▽
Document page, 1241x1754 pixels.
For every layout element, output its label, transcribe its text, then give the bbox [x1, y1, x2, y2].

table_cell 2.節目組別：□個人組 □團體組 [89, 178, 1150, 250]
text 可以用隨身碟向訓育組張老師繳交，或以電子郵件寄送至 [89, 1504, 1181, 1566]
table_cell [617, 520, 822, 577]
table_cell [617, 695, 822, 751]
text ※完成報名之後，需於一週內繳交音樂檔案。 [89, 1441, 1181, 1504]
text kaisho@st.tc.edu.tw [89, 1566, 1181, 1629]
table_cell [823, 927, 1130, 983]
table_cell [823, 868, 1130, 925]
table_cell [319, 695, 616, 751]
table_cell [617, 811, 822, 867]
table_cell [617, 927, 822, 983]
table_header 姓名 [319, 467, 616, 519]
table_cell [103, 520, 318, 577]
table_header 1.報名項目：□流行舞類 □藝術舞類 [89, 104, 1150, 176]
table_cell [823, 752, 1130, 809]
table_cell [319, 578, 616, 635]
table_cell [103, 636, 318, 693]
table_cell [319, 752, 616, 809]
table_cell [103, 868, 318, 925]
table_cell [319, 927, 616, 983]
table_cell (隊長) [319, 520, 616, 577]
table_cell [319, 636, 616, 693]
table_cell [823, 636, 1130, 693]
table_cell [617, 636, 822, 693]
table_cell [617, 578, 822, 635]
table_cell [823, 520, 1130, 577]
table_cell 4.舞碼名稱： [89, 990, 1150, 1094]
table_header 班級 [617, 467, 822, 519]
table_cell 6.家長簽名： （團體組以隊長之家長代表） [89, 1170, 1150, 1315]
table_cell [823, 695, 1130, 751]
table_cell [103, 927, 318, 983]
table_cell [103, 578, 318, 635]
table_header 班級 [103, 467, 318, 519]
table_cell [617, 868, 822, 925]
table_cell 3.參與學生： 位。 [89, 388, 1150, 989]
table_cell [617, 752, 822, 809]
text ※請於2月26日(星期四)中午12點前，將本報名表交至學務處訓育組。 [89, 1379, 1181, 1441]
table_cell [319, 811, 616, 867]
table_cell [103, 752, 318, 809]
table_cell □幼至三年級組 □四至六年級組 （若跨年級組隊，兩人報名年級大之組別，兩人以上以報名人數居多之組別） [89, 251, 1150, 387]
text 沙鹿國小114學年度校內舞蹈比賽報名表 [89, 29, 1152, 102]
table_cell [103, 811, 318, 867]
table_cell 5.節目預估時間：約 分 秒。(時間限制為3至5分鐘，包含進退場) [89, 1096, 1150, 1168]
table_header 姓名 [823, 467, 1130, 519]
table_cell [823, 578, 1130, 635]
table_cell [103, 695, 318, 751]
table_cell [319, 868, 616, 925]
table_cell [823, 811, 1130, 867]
△
• **Short problem**:
Reproduce every row above, line for line, with no changes.

• **Answer for the task**:
Document page, 1241x1754 pixels.
For every layout element, output its label, transcribe its text, then give the bbox [x1, y1, x2, y2].

table_cell 2.節目組別：□個人組 □團體組 [89, 178, 1150, 250]
text 可以用隨身碟向訓育組張老師繳交，或以電子郵件寄送至 [89, 1504, 1181, 1566]
table_cell [617, 520, 822, 577]
table_cell [617, 695, 822, 751]
text ※完成報名之後，需於一週內繳交音樂檔案。 [89, 1441, 1181, 1504]
text kaisho@st.tc.edu.tw [89, 1566, 1181, 1629]
table_cell [823, 927, 1130, 983]
table_cell [823, 868, 1130, 925]
table_cell [319, 695, 616, 751]
table_cell [617, 811, 822, 867]
table_cell [617, 927, 822, 983]
table_header 姓名 [319, 467, 616, 519]
table_cell [103, 520, 318, 577]
table_header 1.報名項目：□流行舞類 □藝術舞類 [89, 104, 1150, 176]
table_cell [823, 752, 1130, 809]
table_cell [319, 578, 616, 635]
table_cell [103, 636, 318, 693]
table_cell [319, 752, 616, 809]
table_cell [103, 868, 318, 925]
table_cell [319, 927, 616, 983]
table_cell (隊長) [319, 520, 616, 577]
table_cell [319, 636, 616, 693]
table_cell [823, 636, 1130, 693]
table_cell [617, 636, 822, 693]
table_cell [617, 578, 822, 635]
table_cell [823, 520, 1130, 577]
table_cell 4.舞碼名稱： [89, 990, 1150, 1094]
table_header 班級 [617, 467, 822, 519]
table_cell 6.家長簽名： （團體組以隊長之家長代表） [89, 1170, 1150, 1315]
table_cell [823, 695, 1130, 751]
table_cell [103, 927, 318, 983]
table_cell [103, 578, 318, 635]
table_header 班級 [103, 467, 318, 519]
table_cell [617, 868, 822, 925]
table_cell 3.參與學生： 位。 [89, 388, 1150, 989]
table_cell [617, 752, 822, 809]
text ※請於2月26日(星期四)中午12點前，將本報名表交至學務處訓育組。 [89, 1379, 1181, 1441]
table_cell [319, 811, 616, 867]
table_cell [103, 752, 318, 809]
table_cell □幼至三年級組 □四至六年級組 （若跨年級組隊，兩人報名年級大之組別，兩人以上以報名人數居多之組別） [89, 251, 1150, 387]
text 沙鹿國小114學年度校內舞蹈比賽報名表 [89, 29, 1152, 102]
table_cell [103, 811, 318, 867]
table_cell 5.節目預估時間：約 分 秒。(時間限制為3至5分鐘，包含進退場) [89, 1096, 1150, 1168]
table_header 姓名 [823, 467, 1130, 519]
table_cell [823, 578, 1130, 635]
table_cell [103, 695, 318, 751]
table_cell [319, 868, 616, 925]
table_cell [823, 811, 1130, 867]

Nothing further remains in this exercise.